The bank is discontinuing much of a segment that caters to hedge funds like Archegos Capital Management months after its liquidation cost Credit Suisse about $5.5 billion. Disclosed alongside fourth-quarter guidance that sent shares lower on Thursday, the move is part of a broader plan that would morph its investment bank -- the area also responsible for stock offerings -- into a division that’s more supportive of other units.
“This is about focus and pivoting our business away from capital-heavy products,” chief executive officer Thomas Gottstein said at investor day on Thursday. “We plan to be expertise-led, not balance sheet-led. In this way we should be a strategic partner for our core corporate, institutional and ultra high net worth clients.”
In addition to the Archegos blowup, the changes come after competitors eclipsed Credit Suisse in global equity underwriting and related categories this year, according to Bloomberg league tables, due in part to defections of key dealmakers and waning appetite for special purpose acquisition companies. While Credit Suisse’s equity underwriting increased alongside global deal flow, beating some estimates, the bank is losing ground to rivals in capturing this extra business.
Credit Suisse was last year’s leader of U.S. IPO underwriting, with a 12% market share driven largely by SPAC listings. During the second half of 2021, it’s dropped to ninth in this category with a 4.1% share as SPAC issuance ebbs.
The trend could continue despite the retreat from prime services if the new structure leaves the bank’s equity business in a smaller role, Citigroup analyst Andrew Coombs wrote in a note.
“We also fear the exit from Prime is likely to leave the rest of the equity business as nothing more than a service function for the wider group and unable to turn a profit in its own right,” according to Coombs.
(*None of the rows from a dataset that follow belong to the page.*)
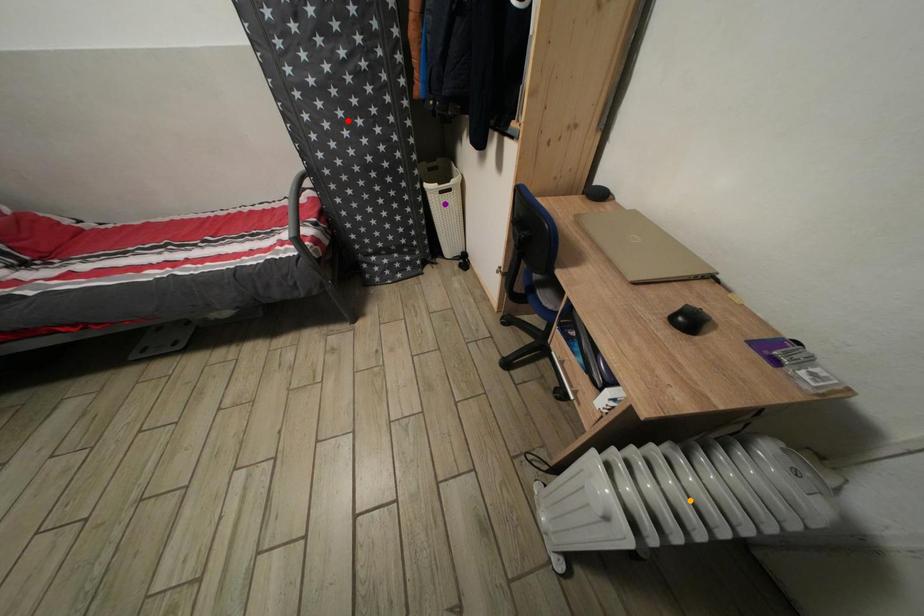
Order these from nearest to farthest:
- orange point
- purple point
- red point

orange point, red point, purple point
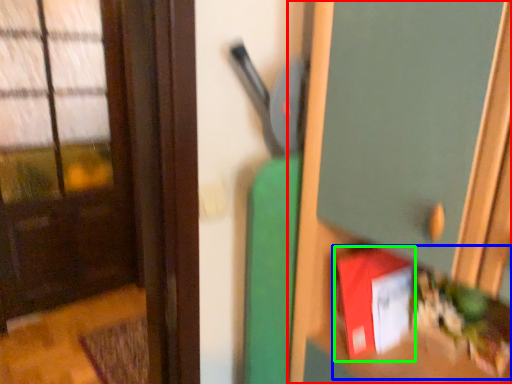
Question: Which object is the closest to the dresser (highlighted by a red box)? Choose among these: book (highlighted by a blue box) or book (highlighted by a green box).

Choices:
 (A) book
 (B) book

Answer: (A)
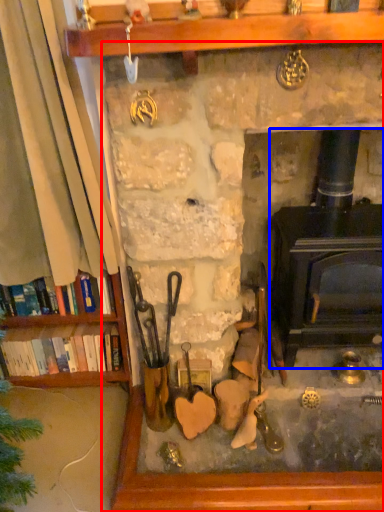
Question: Which object is further to the camera taking this photo, fireplace (highlighted by a red box) or wood burning stove (highlighted by a blue box)?

Choices:
 (A) fireplace
 (B) wood burning stove

Answer: (B)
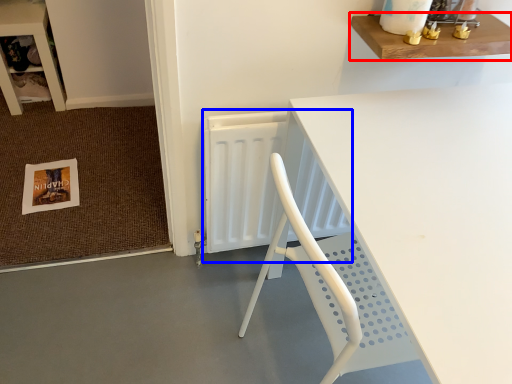
Question: Which object is further to the camera taking this photo, shelf (highlighted by a red box) or radiator (highlighted by a blue box)?

Choices:
 (A) shelf
 (B) radiator

Answer: (B)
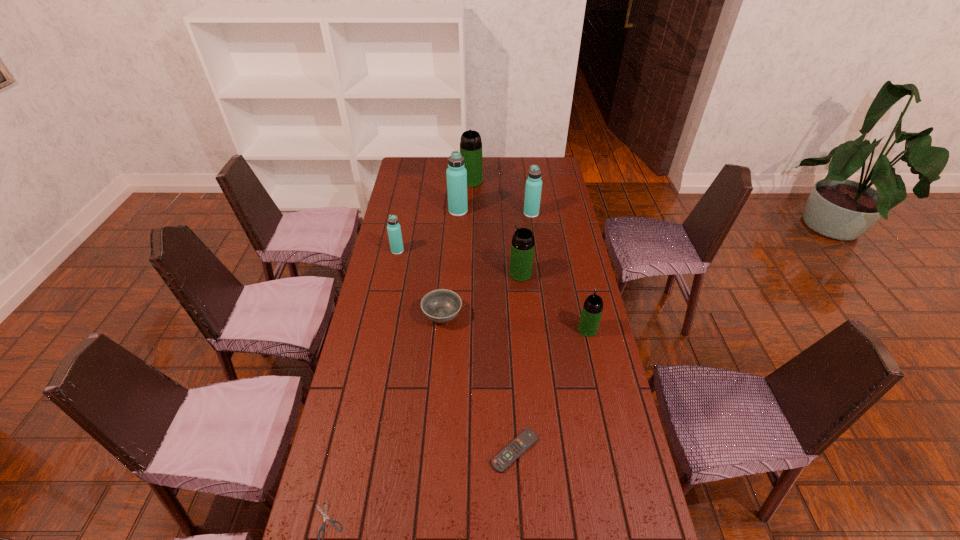
Locate an element on the screen. vacant space located 0.320m from the spout of the smallest green thermos bottle is located at coordinates (572, 262).

Image resolution: width=960 pixels, height=540 pixels. I want to click on vacant point located 0.150m from the spout of the smallest green thermos bottle, so click(x=579, y=292).

The height and width of the screenshot is (540, 960). I want to click on vacant space located 0.060m from the spout of the smallest green thermos bottle, so click(583, 310).

What are the coordinates of `vacant area situated on the right of the nearest aqua thermos bottle` in the screenshot? It's located at (478, 251).

Where is `vacant space positioned on the front of the third shortest object`? The height and width of the screenshot is (540, 960). vacant space positioned on the front of the third shortest object is located at coordinates (434, 422).

The height and width of the screenshot is (540, 960). I want to click on free space located 0.380m on the left of the eighth farthest object, so click(x=355, y=451).

Find the location of a particular element. The image size is (960, 540). object that is at the far edge is located at coordinates (470, 144).

Find the location of a particular element. The height and width of the screenshot is (540, 960). object located at the left edge is located at coordinates (394, 231).

Where is `blank area at the far edge`? This screenshot has width=960, height=540. blank area at the far edge is located at coordinates coord(487,165).

Find the location of a particular element. This screenshot has height=540, width=960. free space at the left edge of the desktop is located at coordinates (408, 284).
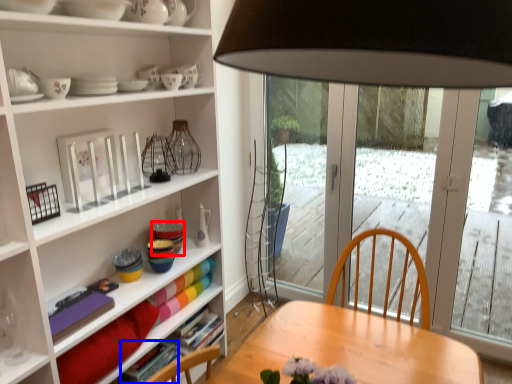
Question: Which object appears closest to the camera in this image, tableware (highlighted by a red box) or book (highlighted by a blue box)?

Choices:
 (A) tableware
 (B) book

Answer: (B)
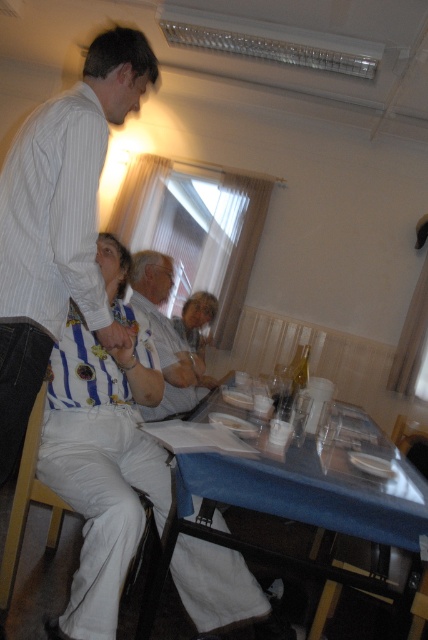
Question: Is light gray shirt at center bigger than wooden at lower right?

Choices:
 (A) no
 (B) yes

Answer: (B)

Question: Can you confirm if white fabric chair at lower left is positioned to the left of matte white hair at center?

Choices:
 (A) yes
 (B) no

Answer: (A)

Question: Estimate the real-world distances between objects in this image. Which object is closer to the white striped shirt at upper left?

Choices:
 (A) matte white hair at center
 (B) blue fabric table at lower center

Answer: (B)

Question: Which object is the farthest from the wooden at lower right?

Choices:
 (A) striped fabric shirt at center
 (B) blue fabric table at lower center

Answer: (A)

Question: Which object is farther from the camera taking this photo?

Choices:
 (A) light gray shirt at center
 (B) white fabric chair at lower left

Answer: (A)

Question: Can you confirm if blue fabric table at lower center is positioned below matte white hair at center?

Choices:
 (A) no
 (B) yes

Answer: (B)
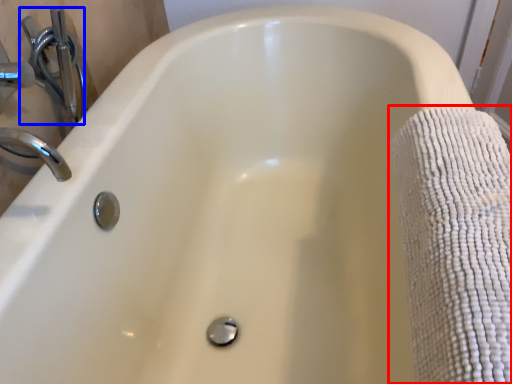
Question: Which of the following is the closest to the observer, bath towel (highlighted by a red box) or plumbing fixture (highlighted by a blue box)?

Choices:
 (A) bath towel
 (B) plumbing fixture

Answer: (A)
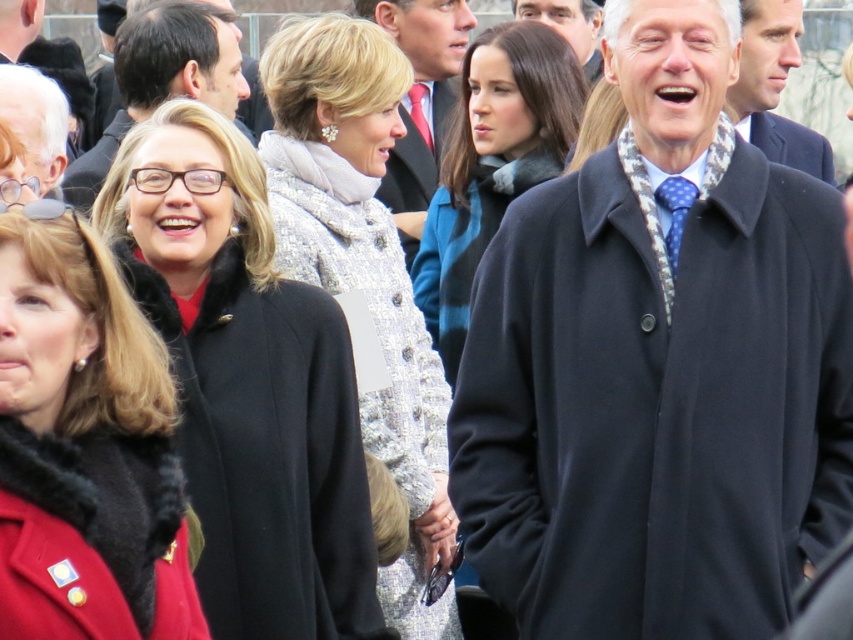
Question: Can you confirm if light gray textured coat at center is wider than polka dot silk tie at center?

Choices:
 (A) no
 (B) yes

Answer: (B)

Question: Which of the following is the closest to the observer?

Choices:
 (A) (173, 538)
 (B) (427, 65)
 (C) (366, 198)
 (D) (215, 20)

Answer: (A)

Question: Does silver textured coat at center appear on the right side of dark blue suit at center?

Choices:
 (A) yes
 (B) no

Answer: (B)

Question: Which object appears closest to the camera in this image?

Choices:
 (A) black wool coat at center
 (B) matte black coat at center

Answer: (A)

Question: Can you confirm if light gray textured coat at center is smaller than polka dot silk tie at center?

Choices:
 (A) no
 (B) yes

Answer: (A)

Question: Based on their relative distances, which object is farther from the dark blue suit at center?

Choices:
 (A) light gray textured coat at center
 (B) silver textured coat at center

Answer: (B)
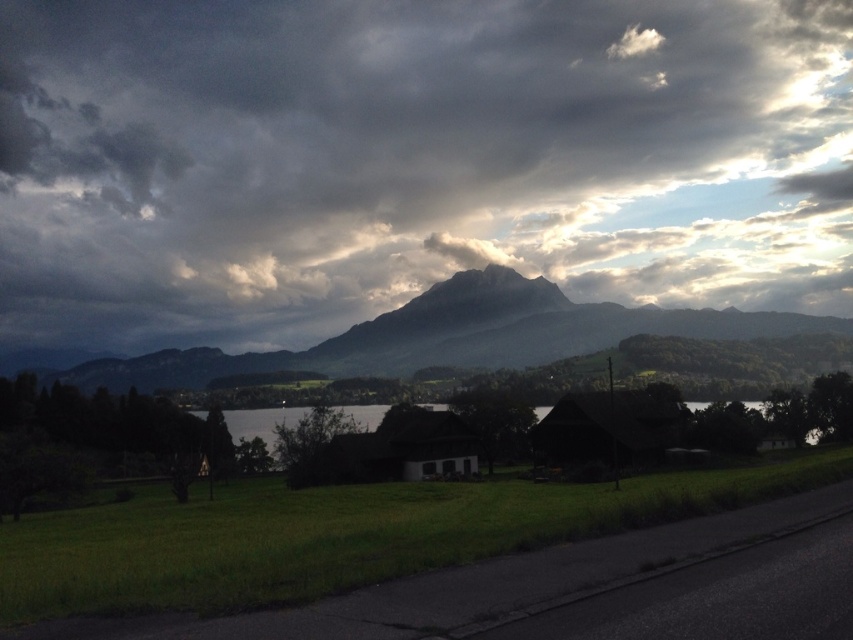
The width and height of the screenshot is (853, 640). Describe the element at coordinates (410, 160) in the screenshot. I see `dark gray cloud at upper center` at that location.

Which is behind, point (428, 97) or point (198, 378)?

Positioned behind is point (428, 97).

The image size is (853, 640). What are the coordinates of `dark gray cloud at upper center` in the screenshot? It's located at (410, 160).

Who is lower down, rugged granite mountain at center or transparent water at center?

transparent water at center is lower down.

In the scene shown: Who is more forward, (184, 353) or (292, 419)?

Point (292, 419) is more forward.

What are the coordinates of `rugged granite mountain at center` in the screenshot? It's located at (x=454, y=336).

Does dark gray cloud at upper center have a smaller size compared to transparent water at center?

Incorrect, dark gray cloud at upper center is not smaller in size than transparent water at center.

Is dark gray cloud at upper center positioned at the back of transparent water at center?

Yes, it is behind transparent water at center.

The width and height of the screenshot is (853, 640). I want to click on dark gray cloud at upper center, so click(410, 160).

You are a GUI agent. You are given a task and a screenshot of the screen. Output one action in this format:
    pyautogui.click(x=<x>, y=<y>)
    Task: Click on the dark gray cloud at upper center
    The image size is (853, 640).
    Given the screenshot: What is the action you would take?
    pyautogui.click(x=410, y=160)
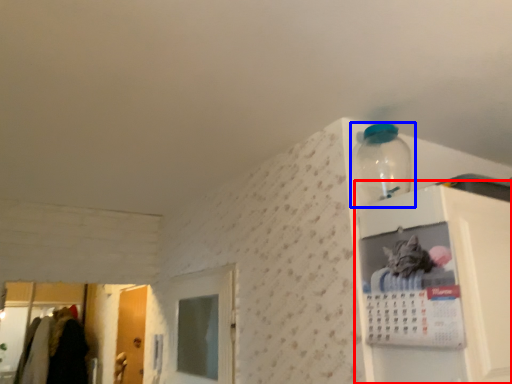
Question: Which object appears farthest to the camera in this image, cabinet (highlighted by a red box) or bottle (highlighted by a blue box)?

Choices:
 (A) cabinet
 (B) bottle

Answer: (B)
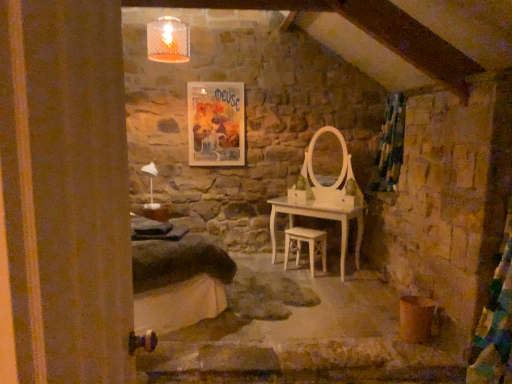
Measure the distance between point (152, 167) and camera.

The distance of point (152, 167) from camera is 16.65 feet.

This screenshot has width=512, height=384. What do you see at coordinates (151, 184) in the screenshot? I see `white glossy table lamp at left` at bounding box center [151, 184].

Identify the location of green fabric curtain at right. (390, 147).

Find the location of a particular element. This screenshot has height=384, width=512. matte paper poster at upper center is located at coordinates (216, 123).

At what (x,y) coordinates should I click in order to perform the action: click on picture frame lying above the white wooden stool at center (from the image's perspective). Please return your answer as a coordinate pair (x, y). This screenshot has height=384, width=512. Looking at the image, I should click on (216, 123).

Is white wooden stool at center positioned far away from matte paper poster at upper center?

Indeed, white wooden stool at center is not near matte paper poster at upper center.

Which object is thinner, white wooden stool at center or matte paper poster at upper center?

With smaller width is matte paper poster at upper center.

Would you consider matte paper poster at upper center to be distant from white wooden stool at center?

Yes, matte paper poster at upper center and white wooden stool at center are quite far apart.

Could you tell me if matte paper poster at upper center is turned towards white wooden stool at center?

No, matte paper poster at upper center is not oriented towards white wooden stool at center.

Is matte paper poster at upper center completely or partially outside of white wooden stool at center?

matte paper poster at upper center lies outside white wooden stool at center's area.

Between point (322, 253) and point (395, 142), which one is positioned in front?

The point (395, 142) is closer to the camera.

At what (x,y) coordinates should I click in order to perform the action: click on curtain that appears behind the white wooden stool at center. Please return your answer as a coordinate pair (x, y). This screenshot has width=512, height=384. Looking at the image, I should click on (390, 147).

From a real-world perspective, is white wooden stool at center physically located above or below green fabric curtain at right?

Clearly, from a real-world perspective, white wooden stool at center is below green fabric curtain at right.

From the image's perspective, which is below, white wooden stool at center or green fabric curtain at right?

From the image's view, white wooden stool at center is below.

From a real-world perspective, who is located lower, green fabric curtain at right or white wooden stool at center?

In real-world perspective, white wooden stool at center is lower.

Based on their positions, is green fabric curtain at right located to the left or right of white wooden stool at center?

Based on their positions, green fabric curtain at right is located to the right of white wooden stool at center.

Can you confirm if green fabric curtain at right is thinner than white wooden stool at center?

No, green fabric curtain at right is not thinner than white wooden stool at center.

Is green fabric curtain at right facing away from white wooden stool at center?

That's not correct — green fabric curtain at right is not looking away from white wooden stool at center.

Would you say white wooden stool at center is a long distance from white glossy table lamp at left?

Indeed, white wooden stool at center is not near white glossy table lamp at left.

Can you confirm if white wooden stool at center is taller than white glossy table lamp at left?

Incorrect, the height of white wooden stool at center is not larger of that of white glossy table lamp at left.

Visually, is white wooden stool at center positioned to the left or to the right of white glossy table lamp at left?

In the image, white wooden stool at center appears on the right side of white glossy table lamp at left.

From the image's perspective, is white wooden stool at center located above white glossy table lamp at left?

No, from the image's perspective, white wooden stool at center is not on top of white glossy table lamp at left.

Consider the image. Which object is closer to the camera taking this photo, white glossy table lamp at left or green fabric curtain at right?

white glossy table lamp at left.

This screenshot has height=384, width=512. Identify the location of table lamp beneath the green fabric curtain at right (from a real-world perspective). (151, 184).

From a real-world perspective, which is physically below, white glossy table lamp at left or green fabric curtain at right?

white glossy table lamp at left, from a real-world perspective.

Between white glossy table lamp at left and green fabric curtain at right, which one has less height?

white glossy table lamp at left.

Considering the positions of points (200, 157) and (153, 163), is point (200, 157) farther from camera compared to point (153, 163)?

Yes, point (200, 157) is farther from viewer.

From a real-world perspective, who is located lower, matte paper poster at upper center or white glossy table lamp at left?

From a 3D spatial view, white glossy table lamp at left is below.

What are the coordinates of `picture frame behind the white glossy table lamp at left` in the screenshot? It's located at (216, 123).

Considering the relative sizes of matte paper poster at upper center and white glossy table lamp at left in the image provided, is matte paper poster at upper center thinner than white glossy table lamp at left?

Indeed, matte paper poster at upper center has a lesser width compared to white glossy table lamp at left.

The width and height of the screenshot is (512, 384). I want to click on picture frame above the white wooden stool at center (from a real-world perspective), so click(216, 123).

The height and width of the screenshot is (384, 512). In order to click on picture frame behind the white wooden stool at center in this screenshot , I will do `click(216, 123)`.

When comparing their distances from white glossy table lamp at left, does matte paper poster at upper center or white wooden stool at center seem further?

white wooden stool at center is further to white glossy table lamp at left.

Which object lies nearer to the anchor point green fabric curtain at right, matte paper poster at upper center or white glossy table lamp at left?

matte paper poster at upper center.

Looking at the image, which one is located closer to white wooden stool at center, matte paper poster at upper center or green fabric curtain at right?

The object closer to white wooden stool at center is green fabric curtain at right.

From the image, which object appears to be nearer to green fabric curtain at right, white glossy table lamp at left or matte paper poster at upper center?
Citi has a buy rating on Credit Suisse.
A spokesperson for the bank declined to provide additional comment.
Credit Suisse captured 2.8% of the equity underwriting market during the second half, Bloomberg league tables show. That’s a drop from 3.5% during the first half and 5.2% for all of 2020. Despite the decline in market share, Credit Suisse noted in Thursday’s report that its business grew -- just not as a quickly as its competitors.
The drop in market share is more pronounced in the U.S., ground zero for the Archegos scandal as well as the surge in SPAC popularity that boosted Credit Suisse’s business last year. After a 7% share of this market last year, Credit Suisse got 5.1% of the business during the first half of 2021 and 3.2% so far in the second half.
Management at Credit Suisse said on Thursday its investment bank provides a competitive advantage, but that it also wants to invest in capital-light markets and advisory businesses.
“We need to recognize shareholders suffered losses from the Archegos matter, and there is risk in the supply chain finance matter,” chief financial officer David Mathers said during a conference call on Thursday. “It’s a balance we have to get right.”